Paul Vacca

Minecraft, le film culte instantané

Paul Vacca Romancier, essayiste et consultant

Suite au succès surprise de la comédie musicale The Rocky Horror Show, pot-pourri de films d’horreur, de glam rock et d’humour noir, la 20th Century Fox veut transposer l’exploit sur grand écran. Mais lorsque The Rocky Horror Picture Show sort au cinéma en 1975, c’est le flop. La critique déteste, le public n’y comprend rien, les salles sont désertées et les séances annulées.

C’est alors qu’un programmateur de New York le projette lors d’une séance de minuit. Et là – miracle ! – les spectateurs en redemandent et reviennent à chaque nocturne : c’est que le spectacle, désormais, est dans la salle autant que sur l’écran. Le happening permanent suivant un rituel rôdé et hystérique : on se déguise, on lance du riz, on hurle les répliques et on entame des danses collectives.
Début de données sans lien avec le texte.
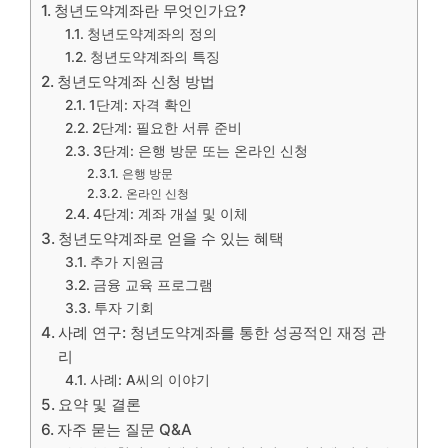
청년도약계좌란 무엇인가요?
청년도약계좌의 정의
청년도약계좌의 특징
청년도약계좌 신청 방법
1단계: 자격 확인
2단계: 필요한 서류 준비
3단계: 은행 방문 또는 온라인 신청
은행 방문
온라인 신청
4단계: 계좌 개설 및 이체
청년도약계좌로 얻을 수 있는 혜택
추가 지원금
금융 교육 프로그램
투자 기회
사례 연구: 청년도약계좌를 통한 성공적인 재정 관
리
사례: A씨의 이야기
요약 및 결론
자주 묻는 질문 Q&A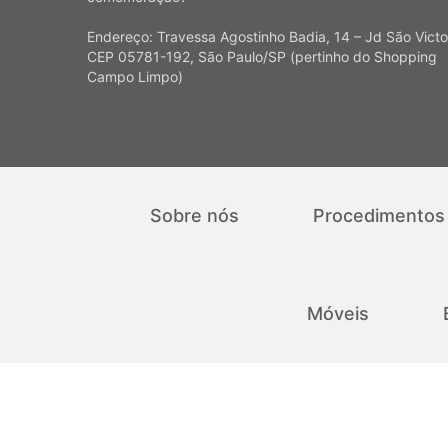
Endereço: Travessa Agostinho Badia, 14 – Jd São Victo
CEP 05781-192, São Paulo/SP (pertinho do Shopping
Campo Limpo)
Sobre nós
Procedimentos
Móveis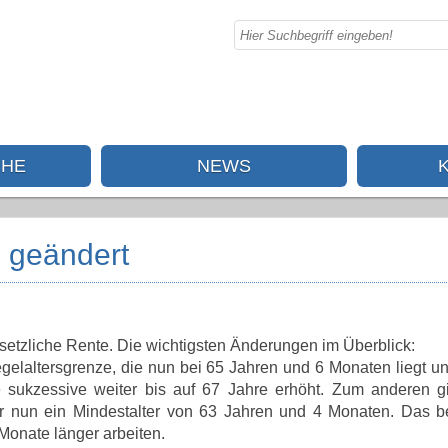
CHE
NEWS
e geändert
esetzliche Rente. Die wichtigsten Änderungen im Überblick:
laltersgrenze, die nun bei 65 Jahren und 6 Monaten liegt un
 sukzessive weiter bis auf 67 Jahre erhöht. Zum anderen gil
er nun ein Mindestalter von 63 Jahren und 4 Monaten. Das bet
onate länger arbeiten.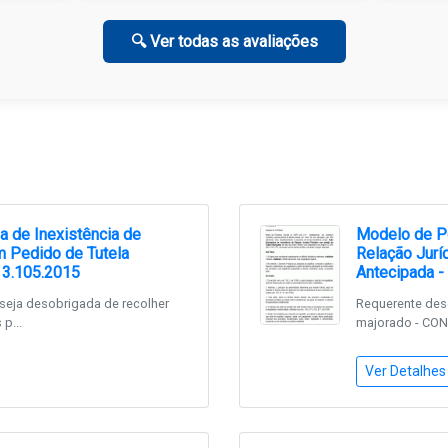
🔍 Ver todas as avaliações
a de Inexistência de
Modelo de Pe
om Pedido de Tutela
Relação Jurí
13.105.2015
Antecipada -
seja desobrigada de recolher
Requerente dese
p...
majorado - CONF
Ver Detalhes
Le film ne quittera plus les écrans. Aujourd’hui encore, il est projeté partout dans le monde, devenu au fil du temps le film culte par excellence. Cinquante ans après, une question nous démange : dans notre économie de l’attention, où chaque seconde efface la précédente, un film a-t-il seulement le temps de devenir culte ? Pas sûr. C’est pourquoi, il a tout intérêt à le devenir tout de suite.
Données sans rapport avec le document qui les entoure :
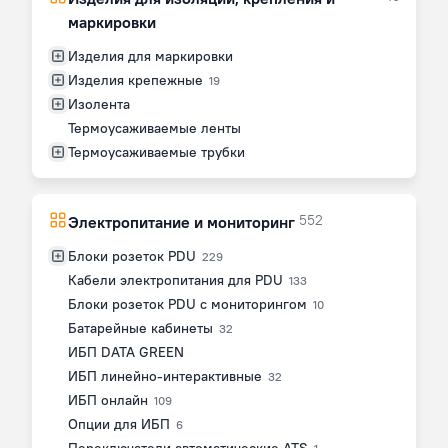
маркировки
Изделия для маркировки
Изделия крепежные
19
Изолента
Термоусаживаемые ленты
Термоусаживаемые трубки
552
Электропитание и мониторинг
Блоки розеток PDU
229
Кабели электропитания для PDU
133
Блоки розеток PDU с мониторингом
10
Батарейные кабинеты
32
ИБП DATA GREEN
ИБП линейно-интерактивные
32
ИБП онлайн
109
Опции для ИБП
6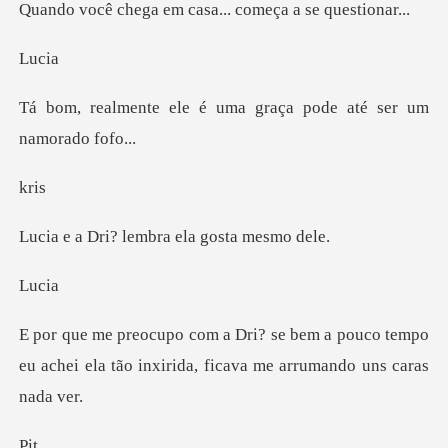
em casa... começa
u
é uma graça pode até s
r
lembra ela go
u
a pouco tempo
eu achei ela tão inxirida,
i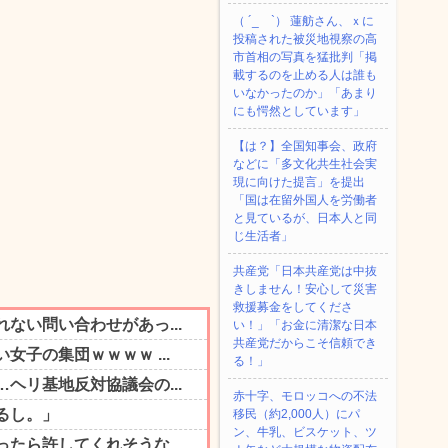
（ ´_ゝ`） 蓮舫さん、ｘに
投稿された被災地視察の高
市首相の写真を猛批判「掲
載するのを止める人は誰も
いなかったのか」「あまり
にも愕然としています」
【は？】全国知事会、政府
などに「多文化共生社会実
現に向けた提言」を提出
「国は在留外国人を労働者
と見ているが、日本人と同
じ生活者」
共産党「日本共産党は中抜
きしません！安心して災害
救援募金をしてくださ
い！」「お金に清潔な日本
共産党だからこそ信頼でき
る！」
赤十字、モロッコへの不法
移民（約2,000人）にパ
ン、牛乳、ビスケット、ツ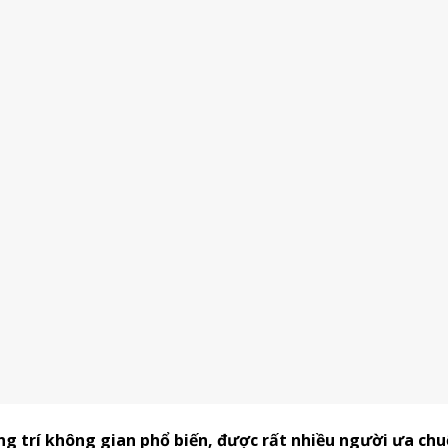
g trí không gian phổ biến, được rất nhiều người ưa ch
C’est l’exploit qu’est en train de réaliser A Minecraft Movie, sorti il y a deux semaines. Au-delà d’affoler le box-office mondial, il provoque à la fois un scroll frénétique sur les réseaux sociaux et une communion hystérique dans les salles au point que police a dû parfois intervenir. A Minecraft Movie incarne cette “cultification” accélérée. Avec The Rocky Horror Picture Show, il partage la détestation quasi-unanime de la critique et l’incompréhension d’une grande partie du public, surtout quand il ne connaît pas le jeu d’origine.
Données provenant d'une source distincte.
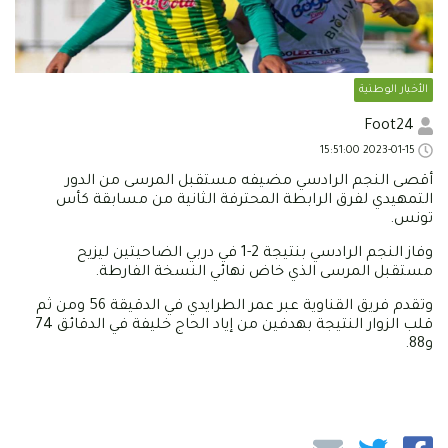
الأخبار الوطنية
Foot24
2023-01-15 15:51:00
أقصى النجم الرادسي مضيفه مستقبل المرسى من الدور
التمهيدي لفرق الرابطة المحترفة الثانية من مسابقة كأس
تونس.
وفاز النجم الرادسي بنتيجة 2-1 في دربي الضاحيتين ليزيح
مستقبل المرسى الذي خاض نهائي النسخة الفارطة.
وتقدم فريق القناوية عبر عمر الطرايدي في الدقيقة 56 ومن ثم
قلب الزوار النتيجة بهدفين من إياد الحاج خليفة في الدقائق 74
و88.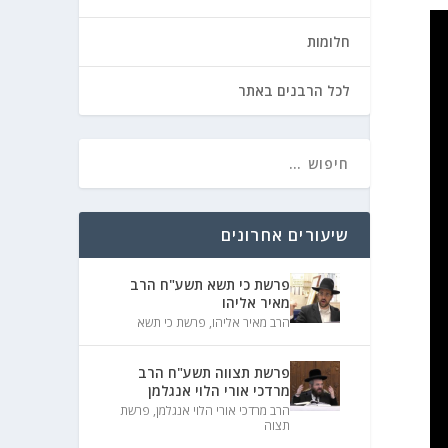
חלומות
לכל הרבנים באתר
שיעורים אחרונים
פרשת כי תשא תשע"ח הרב
מאיר אליהו
הרב מאיר אליהו
,
פרשת כי תשא
פרשת תצווה תשע"ח הרב
מרדכי אורי הלוי אנגלמן
הרב מרדכי אורי הלוי אנגלמן
,
פרשת
תצוה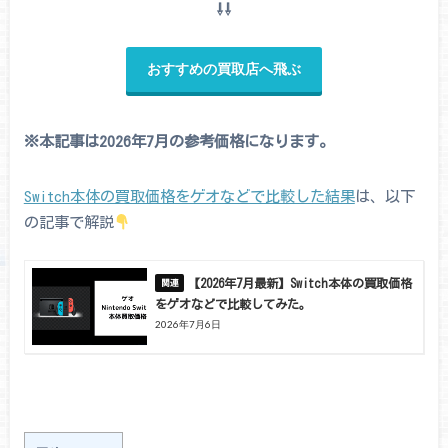
⇩⇩
おすすめの買取店へ飛ぶ
※本記事は2026年7月の参考価格になります。
Switch本体の買取価格をゲオなどで比較した結果
は、以下
の記事で解説
【2026年7月最新】Switch本体の買取価格
をゲオなどで比較してみた。
2026年7月6日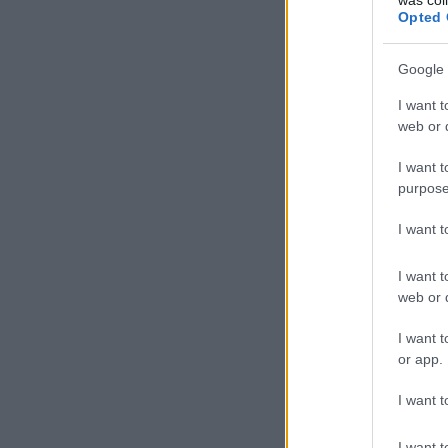
Opted 
Google 
I want t
web or d
I want t
purpose
I want 
I want t
web or d
I want t
or app.
I want t
I want t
“A Movie Minecraft” envoie balader la courbe dramatique classique au profit d’une succession de micro-scènes conçues pour devenir virales.

Mais à la différence des films cultes d’antan qui péchaient généralement par ignorance, devenant mythiques malgré eux, A Minecraft Movie semble le faire exprès. Tout semble avoir été pensé pour que la critique déteste le film et que ceux qui ne connaissent pas le jeu vidéo duquel il est tiré n’y comprennent rien. Truffé de références au jeu (les fameux easter eggs), le film envoie balader la courbe dramatique classique et la narration organique au profit d’une succession de micro-scènes conçues pour devenir virales. Cela donne justement un film (dé)construit comme un empilement de hooks et de punchlines comme autant de cubes Minecraft. Les ressorts comiques sont calibrés pour pouvoir être isolés en extraits de 5 à 15 secondes (cadrage à la TikTok compris) et chaque chanson dure juste assez longtemps pour devenir un mème sur les réseaux sociaux, sans pour autant transformer le film en comédie musicale traditionnelle.

Jared Hess, le réalisateur, et Jack Black assument totalement l’aspect “staccato” du film qui correspond, selon eux, à l’esprit du jeu. Ainsi, la séquence du “chicken jockey” cristallise à elle seule le statut culte instantané du film : dès sa première diffusion, le combat d’un des personnages sur un ring avec un poulet chevauché par un bébé zombie (sic !) déclenche des cris, des cabrioles, des jets de pop-corn et même des lancers de poulets vivants dans les salles. Scènes aussitôt capturées et diffusées sur TikTok, transformant chaque projection en un événement communautaire.

Ainsi, la circularité magique du film culte est assurée par la grâce des smartphones et des algorithmes sous stéroïdes : pur artéfact “tiktokisé”, le film est rendu vivant par le public qui le rejoue, lui injecte du sens et le sacralise par sa participation. A Minecraft Movie est le film culte instantané pour une époque qui vit dans le culte de l’instant.